Annabeth gave it another try, and then began to futilely carve chunks of ice away from the block that Magellanic penguins would adore. After what must have been twenty minutes—with still no change from Percy* or Thalia*—during where the point of extreme boredom for me had set in, so I was playing Plants vs. Zombies, the whole thing collapsed onto itself, Percy falling on top of Thalia, with Annabeth toppling onto Percy's back.

An earsplitting screech resounded through camp as Percy* tripped over the three-human pyramid, which was wriggling, and Thalia* knocked into him a second later. Thalia screamed, "ZEUS ABOVE, have you freaking demigods ever heard of low-calorie dieting?

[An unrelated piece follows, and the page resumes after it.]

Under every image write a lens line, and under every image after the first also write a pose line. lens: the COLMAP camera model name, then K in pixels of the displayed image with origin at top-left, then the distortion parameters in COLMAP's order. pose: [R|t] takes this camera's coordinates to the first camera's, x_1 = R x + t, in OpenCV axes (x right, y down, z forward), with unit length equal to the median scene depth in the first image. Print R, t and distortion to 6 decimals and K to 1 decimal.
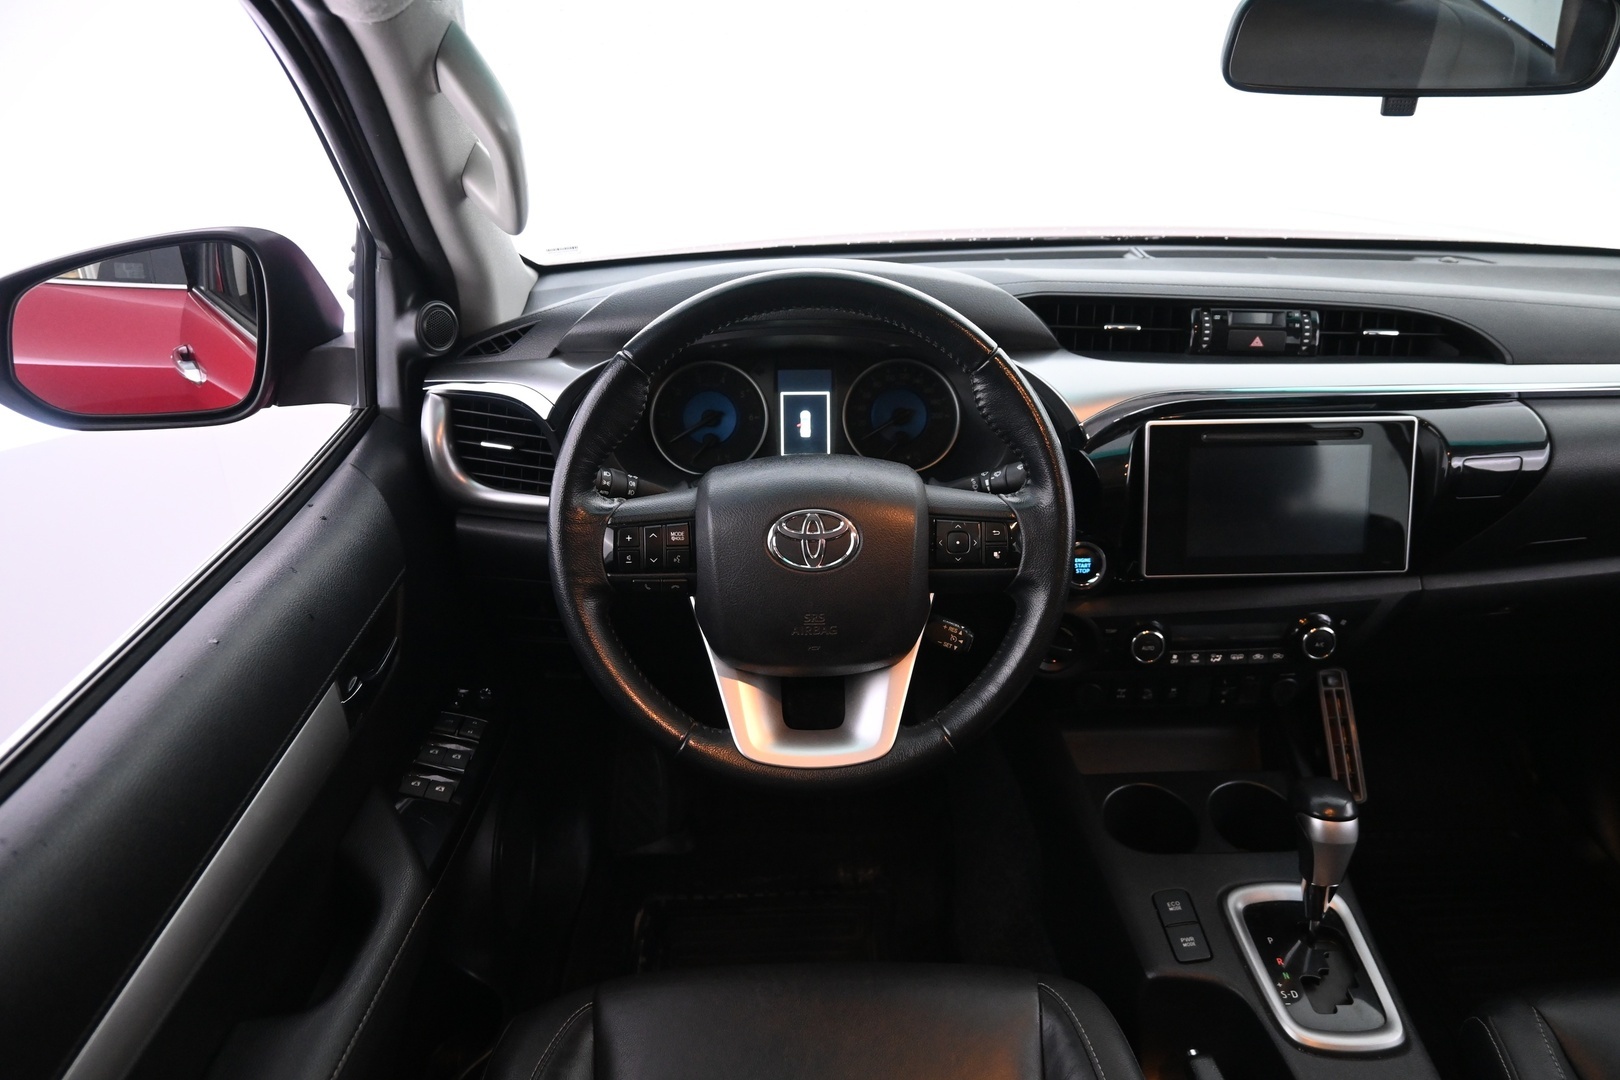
lens RADIAL K [[1099.1, 0, 810.0], [0, 1099.1, 540.0], [0, 0, 1]] dist [-0.010463, -0.003260]
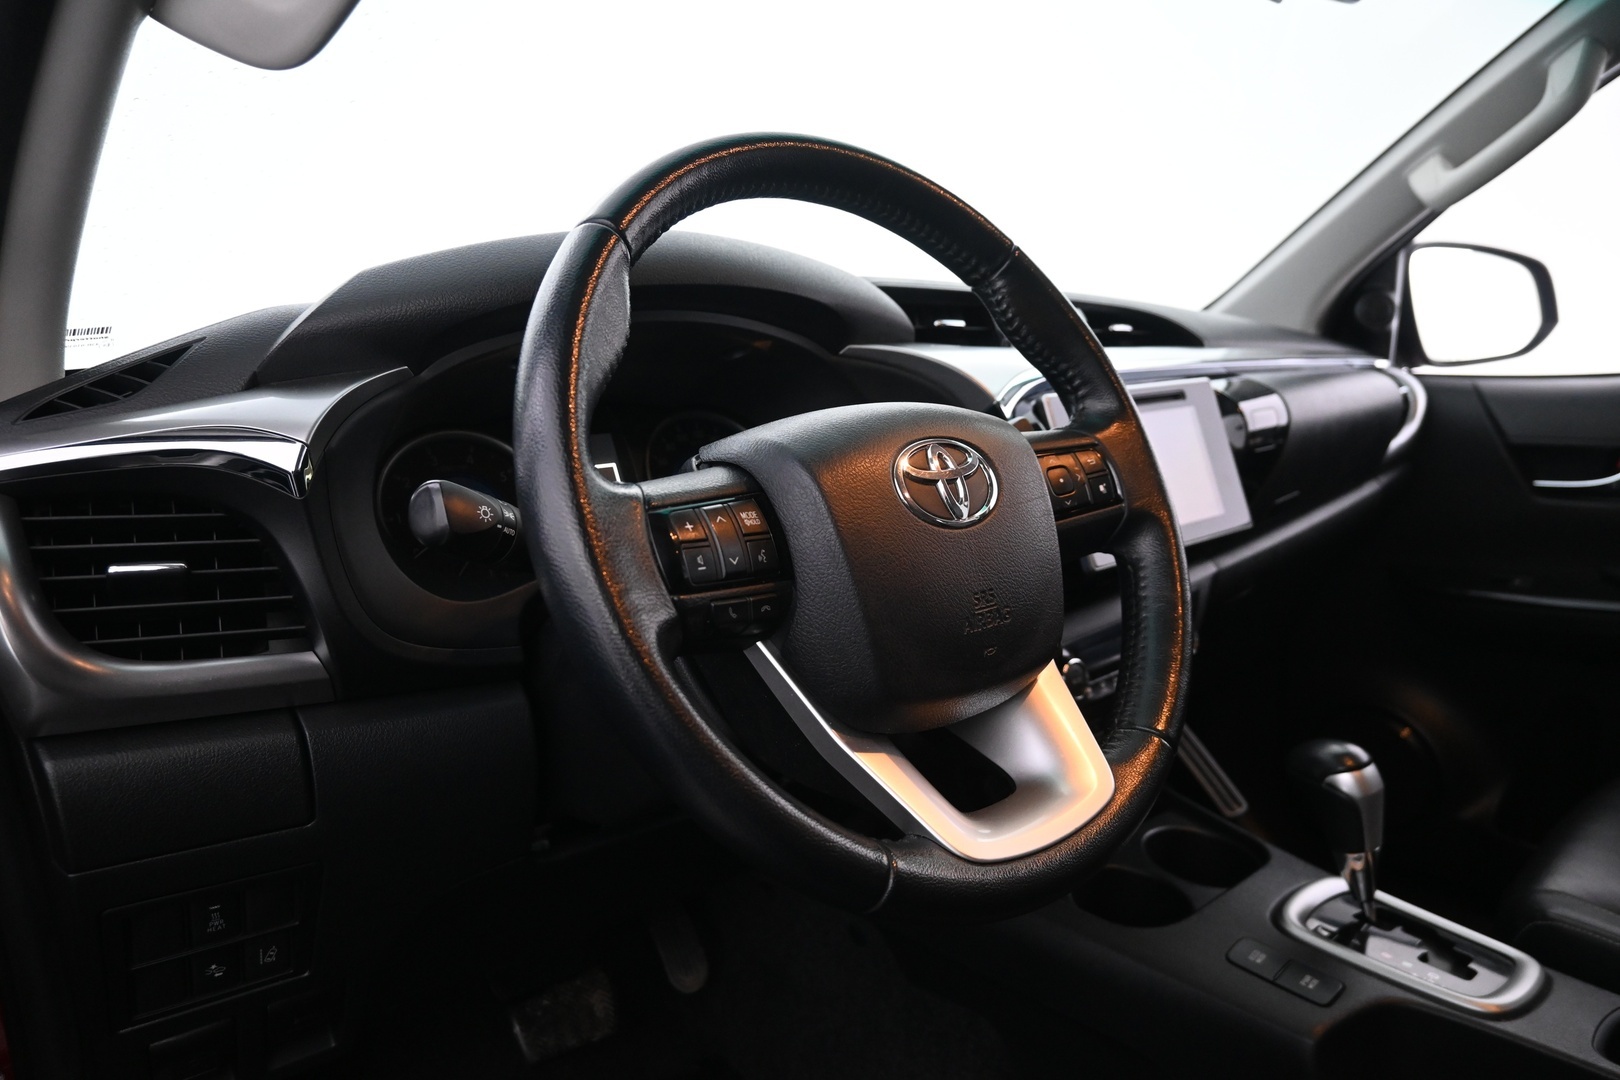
lens RADIAL K [[1099.1, 0, 810.0], [0, 1099.1, 540.0], [0, 0, 1]] dist [-0.010463, -0.003260]
pose [[0.773253, -0.136601, 0.619210, -0.422516], [0.328007, 0.921889, -0.206234, 0.125798], [-0.542671, 0.362576, 0.757659, 0.523727]]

GETOFFME!"

"Uuhhhh?" somebody muttered from her back. "You know, this is surprisingly comfy. Wake me up when September ends."

Well, it was June.

"It's not that," I told her as Thalia bristled, "it's just the combined weight of about five hundred pounds, give or take that's breaking your back."

"Oh, and that's supposed to make me feel better?" Thalia spat, still writhing. "I do not need to relive Hera's freaking statue on me again! And this time, it's my FRICKIN' BACKBONE! Nobody wants to be paralyzed for life!"

I offered, "I have ambrosia." I paused, and then considered, "All you have to do is..."

"PUT A BANANA IN YOUR EAR!" Percy cheered. Son of Poseidon. Hm. As far as I knew, Poseidon's fruit wasn't the banana, unless his idiot of a son was quoting Charlie the Unicorn.

"I meant to say," I said, shooting a nasty look at Percy, "all you have to do is..."

"PUT A BANANA IN YOUR EAR! YOU WILL NEVER BE HAPPY IF YOU LIVE YOUR LIFE IN FEAR!"

"...shock them into oblivion," I suggested.

Thalia seemed to be considering this for a while. "You know," she said at last as four unfortunate demigods were blasted into the lake, "you're actually not an idiot."

I was shocked. "Since when was I ever? Even my other self is smart!"

"That's understandable," Thalia replied. "Annabeth's a daughter of Athena. And I'm admitting it myself: children of the Big Three aren't known for their brains."

I snorted, "Than what is it? Their brawn? This is you, me, and those two clumps of idiotic, kelpish matter we're talking about here."

"Perhaps, our brashness. That's more Ares material. I was thinking more on the lines of impulsive."

I rolled my eyes and said, "Most demigods are ADHD."

"No, I mean our tendency to do stupid things at stupid times. You catch my drift?"

"Nope."

"...I take it back. You are an idiot."